Como Espinoza quis ao declamar o seu lirismo, convém enxergar o criador em tantas outras esquinas. Da música do rapper Criolo brota a máxima:

Não precisa morrer pra ver Deus.

Assim procurei educar a minha mente para enfrentar o mundo. Despedi-me dos incontáveis amigos e familiares há exatamente um ano e apliquei um filtro aos meus olhos: hei de enxergar a beleza e a miséria do mundo, com igual justiça. Hei de estender a mão por gentileza e o braço por solidariedade, hei de oferecer sempre os meus ombros para carregar a carga mais pesada, pois meu espírito de camelo quer aliviar as costas daqueles que andam ao meu lado.

Nos picos montanhosos onde o ar é rarefeito perco o fôlego ante a visão das paisagens mais deslumbrantes. A graciosidade do mundo reside, com sutileza, em tudo aquilo que não fala, como o olhar vulnerável do elefante asiático.

O espírito vital que inspira nossas vidas se exibe no silêncio do pôr do sol do pacífico, de igual modo.

O sopro divino está no zumbido da abelha polinizadora.

Osho dizia:

A vida começa onde termina o medo.

Talvez seja essa a maior motivação para aquelas pessoas que temem viajar sozinhas. Se onde o medo termina a vida começa, colocar uma linha clara separando o que é medo e o que é vida é não só aconselhável como obrigatório para quem deseja gozar da existência em sua plenitude.

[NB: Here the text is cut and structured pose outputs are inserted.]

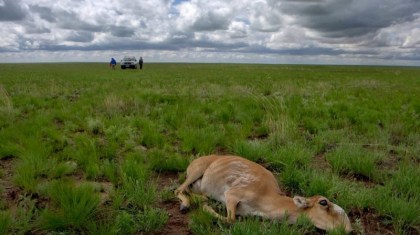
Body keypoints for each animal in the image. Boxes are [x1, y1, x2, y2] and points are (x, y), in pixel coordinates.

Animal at [176, 154, 352, 233]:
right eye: (323, 202)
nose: (349, 229)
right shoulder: (231, 195)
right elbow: (231, 219)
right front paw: (205, 208)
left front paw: (205, 204)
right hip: (196, 171)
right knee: (178, 189)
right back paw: (185, 205)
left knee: (191, 191)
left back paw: (200, 199)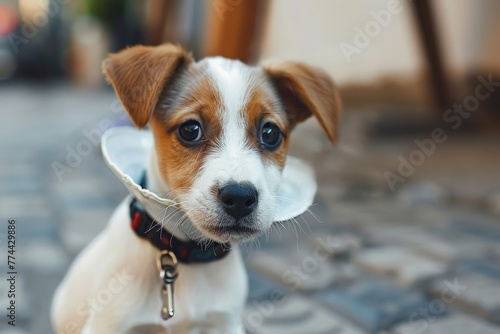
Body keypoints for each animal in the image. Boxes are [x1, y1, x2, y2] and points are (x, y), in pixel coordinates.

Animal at [49, 44, 340, 334]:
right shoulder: (108, 325)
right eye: (190, 129)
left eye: (270, 134)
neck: (185, 255)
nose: (239, 197)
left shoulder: (225, 323)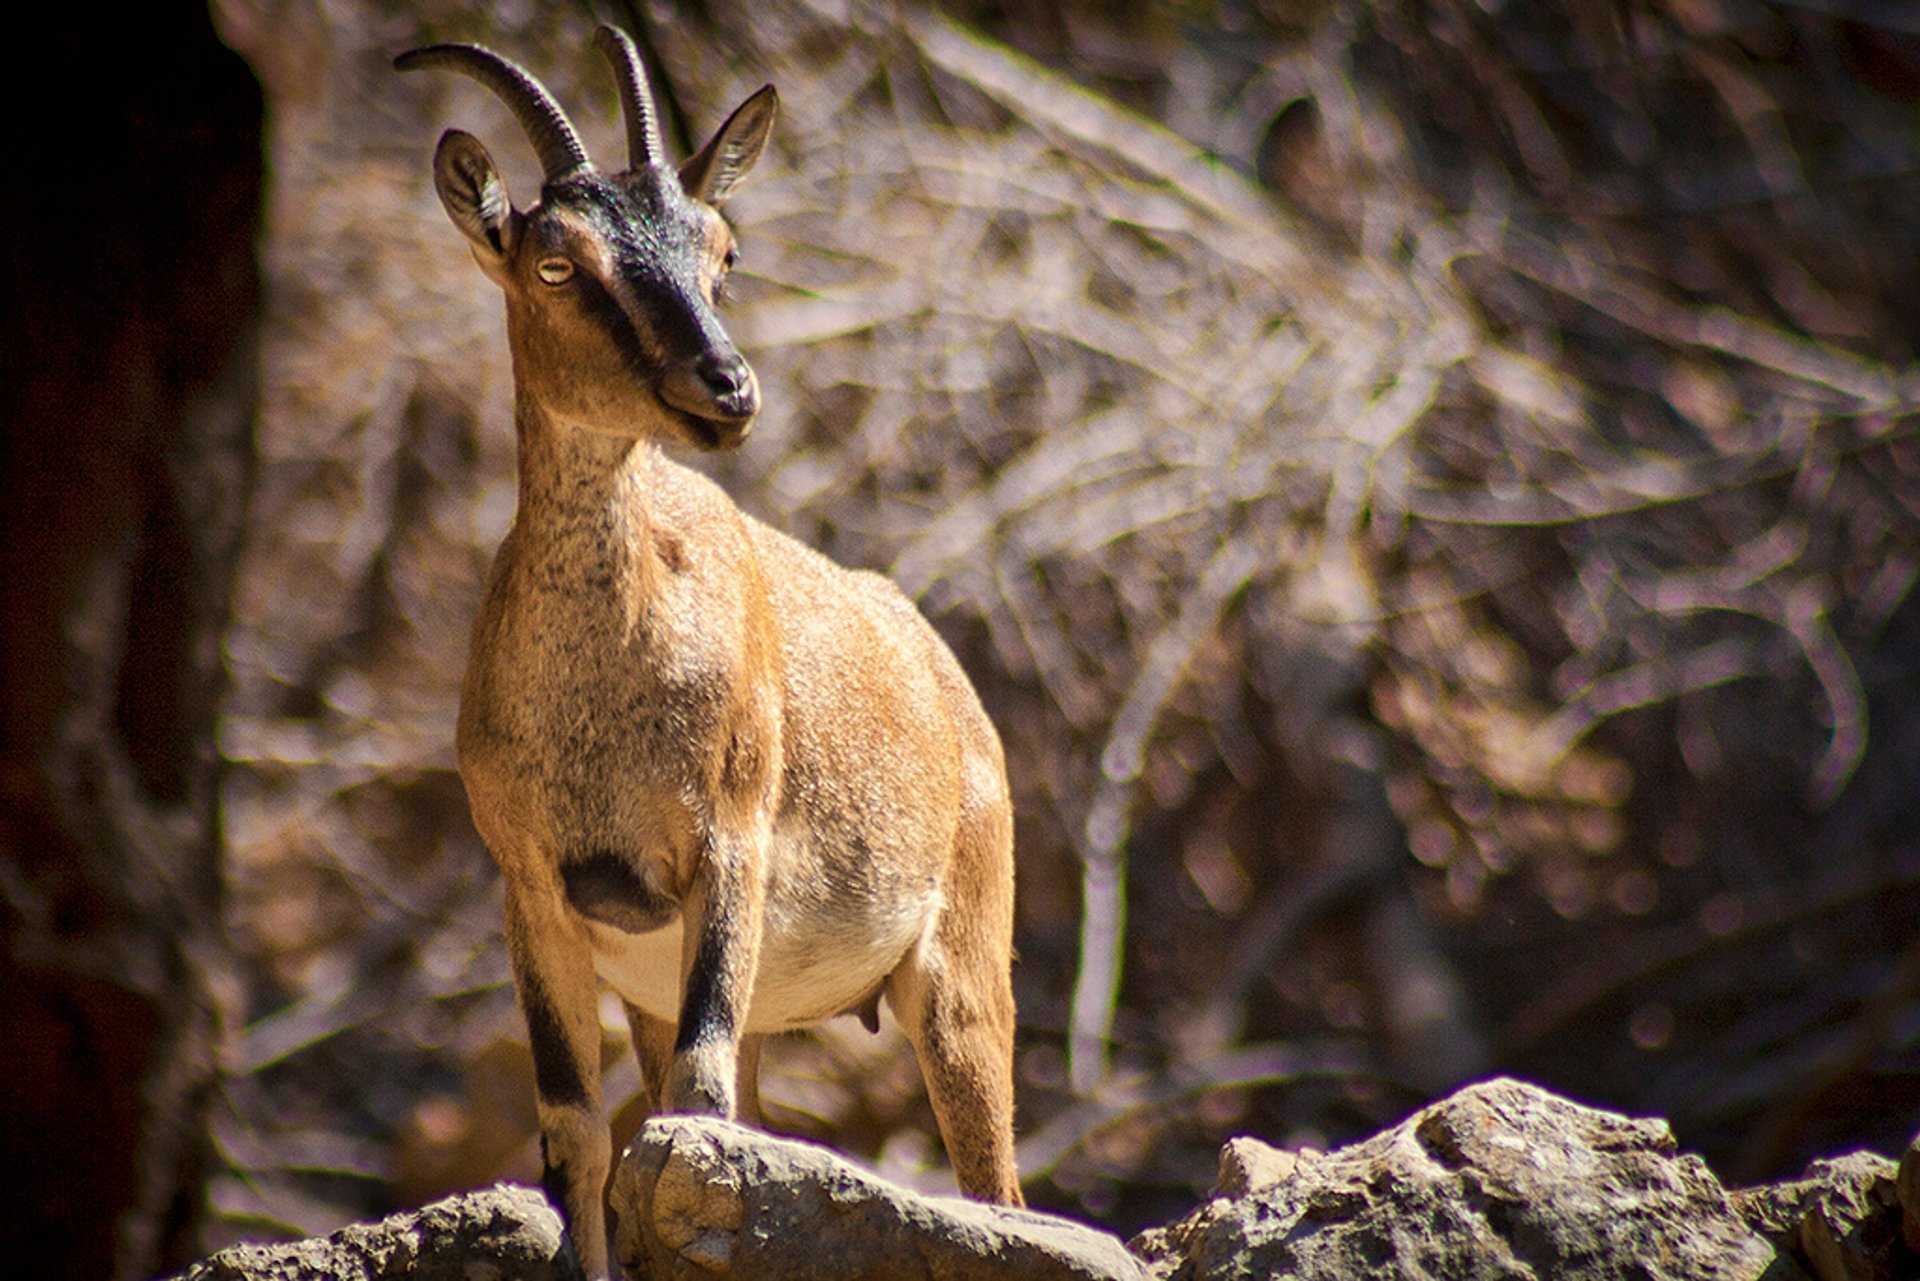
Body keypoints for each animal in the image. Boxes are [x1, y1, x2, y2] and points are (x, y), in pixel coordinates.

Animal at [397, 25, 1029, 1275]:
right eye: (558, 264)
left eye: (721, 251)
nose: (726, 388)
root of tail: (944, 679)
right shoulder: (534, 888)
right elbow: (578, 1136)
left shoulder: (726, 845)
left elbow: (694, 1106)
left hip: (961, 979)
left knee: (996, 1186)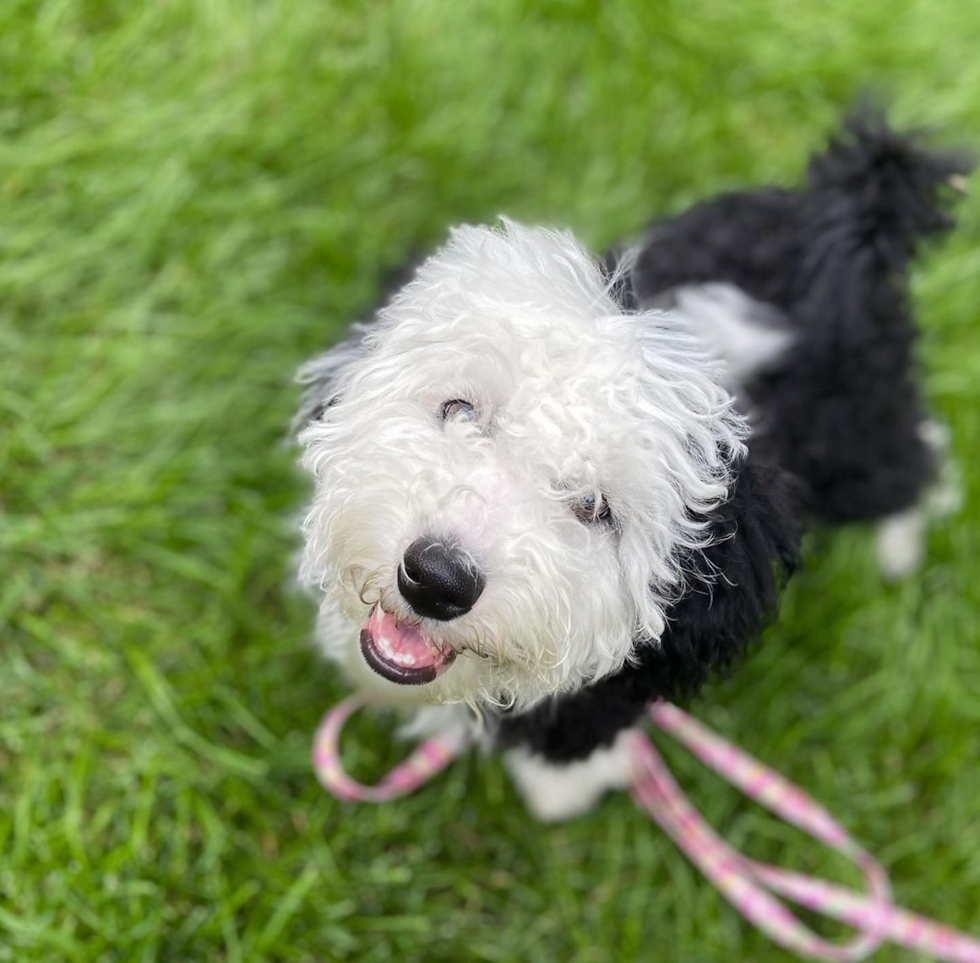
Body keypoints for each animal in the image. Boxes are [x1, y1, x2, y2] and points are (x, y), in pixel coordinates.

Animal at [294, 111, 968, 820]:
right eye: (459, 410)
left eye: (597, 508)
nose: (435, 578)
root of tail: (849, 205)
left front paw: (568, 785)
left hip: (859, 431)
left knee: (911, 461)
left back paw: (900, 547)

Comprar uma passagem, entrar no avião ouvindo aquela playlist bem montada, ler um livro novo e anotar pequenos rabiscos que vêm à mente. Chegar ao destino, deixar as malas, ir rumo ao primeiro bar, chegar-se ao balcão e pedir a bebida favorita. É a minha receita para se fazer a primeira amizade, o que deve acontecer em menos de meia hora. Alguém percebe você sozinho e puxa papo. E não existe a viciosa interferência baseada em interesse sexual. As pessoas iniciam amizade baseada em amizade mesmo, sem segundas intenções. E desse novo começo surge o convite para fazer algo juntos no outro dia, de uma trilha a uma visita ao mercado local. Assim se dá, entre os de bom coração, a conquista do mundo!